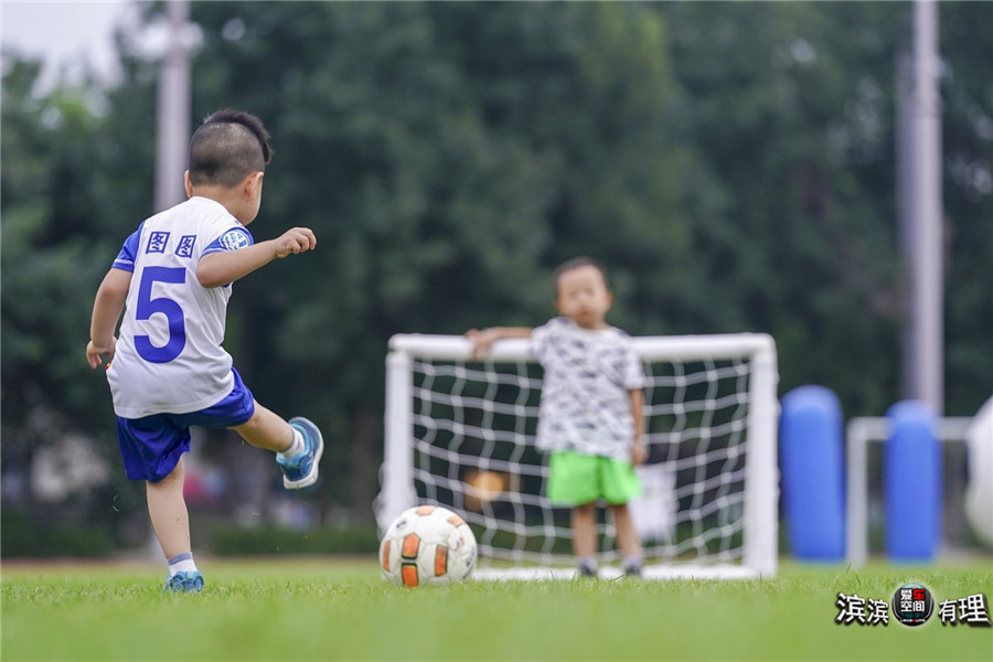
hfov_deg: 10.3
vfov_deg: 6.9
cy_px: 331
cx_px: 496
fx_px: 5516
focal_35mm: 200
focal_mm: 200
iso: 800
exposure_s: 1/500
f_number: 4
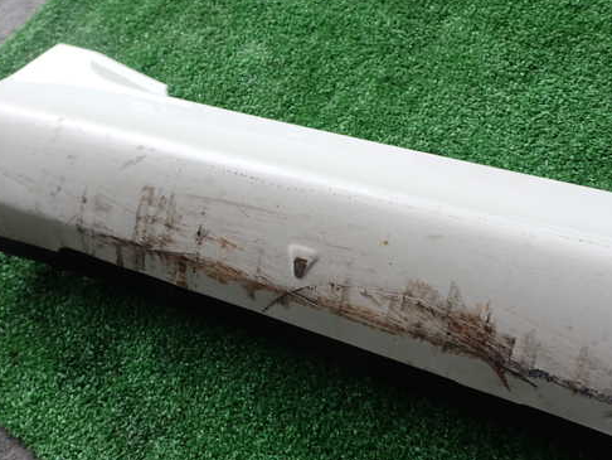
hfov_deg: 49.8
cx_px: 242
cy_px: 217
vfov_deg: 38.7
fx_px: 654
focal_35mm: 37
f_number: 3.2
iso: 100
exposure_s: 1/200
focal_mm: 5.4
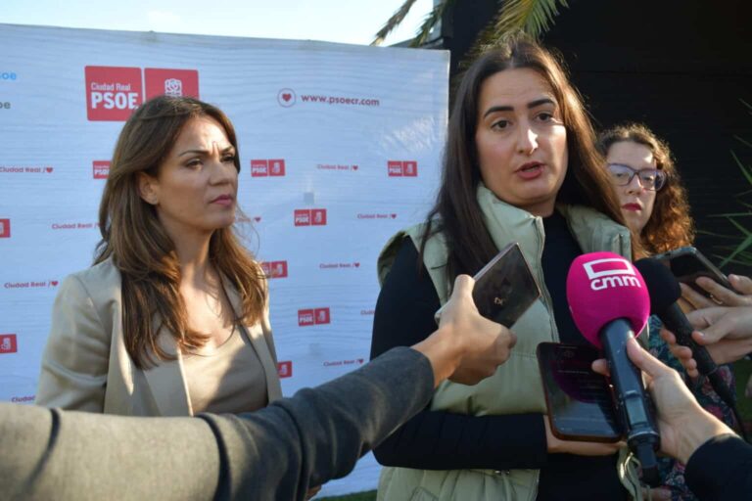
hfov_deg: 55.8
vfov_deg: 38.9
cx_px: 376
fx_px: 710
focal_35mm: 34
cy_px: 250
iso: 220
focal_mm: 23
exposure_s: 1/250
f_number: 5.6
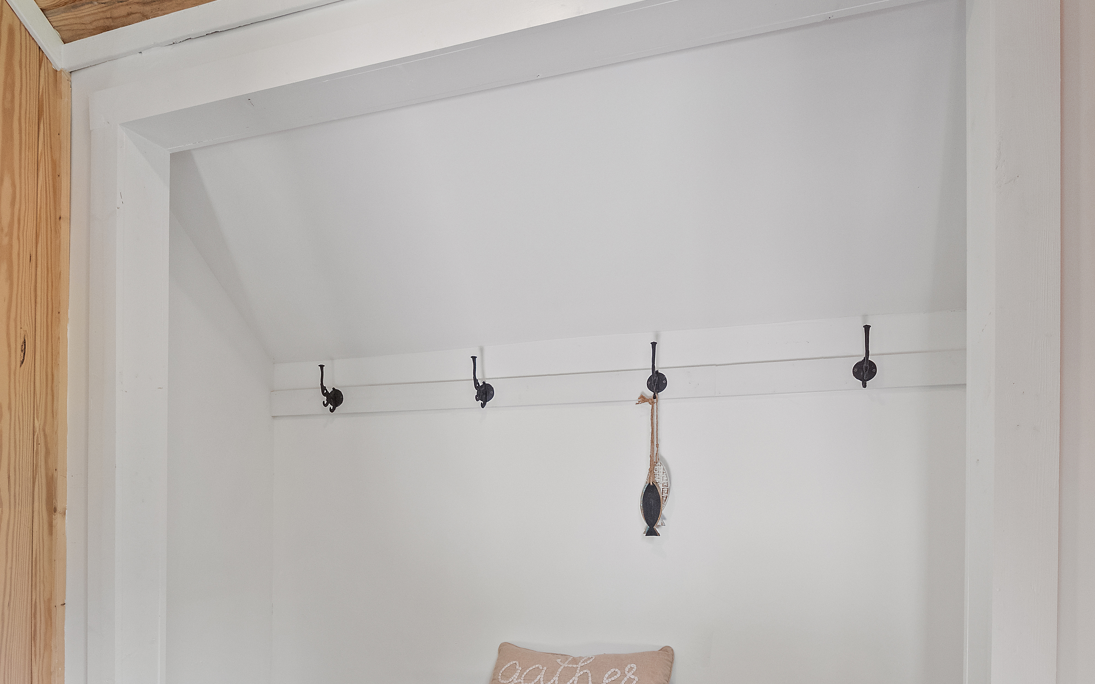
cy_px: 501
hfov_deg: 79.6
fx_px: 657
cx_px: 516
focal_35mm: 22
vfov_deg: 52.9
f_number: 5.6
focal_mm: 8
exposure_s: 1/20
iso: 400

[WRITTEN TASK]
Your answer should be the exact lines above from the one containing "hfov_deg: 49.8" through the one containing "focal_mm: 8", with both end lines kept and the pictures removed, please.

[COMPLETED TASK]
hfov_deg: 49.8
cx_px: 242
cy_px: 217
vfov_deg: 38.7
fx_px: 654
focal_35mm: 37
f_number: 3.2
iso: 100
exposure_s: 1/200
focal_mm: 5.4
hfov_deg: 55.8
vfov_deg: 38.9
cx_px: 376
fx_px: 710
focal_35mm: 34
cy_px: 250
iso: 220
focal_mm: 23
exposure_s: 1/250
f_number: 5.6
cy_px: 501
hfov_deg: 79.6
fx_px: 657
cx_px: 516
focal_35mm: 22
vfov_deg: 52.9
f_number: 5.6
focal_mm: 8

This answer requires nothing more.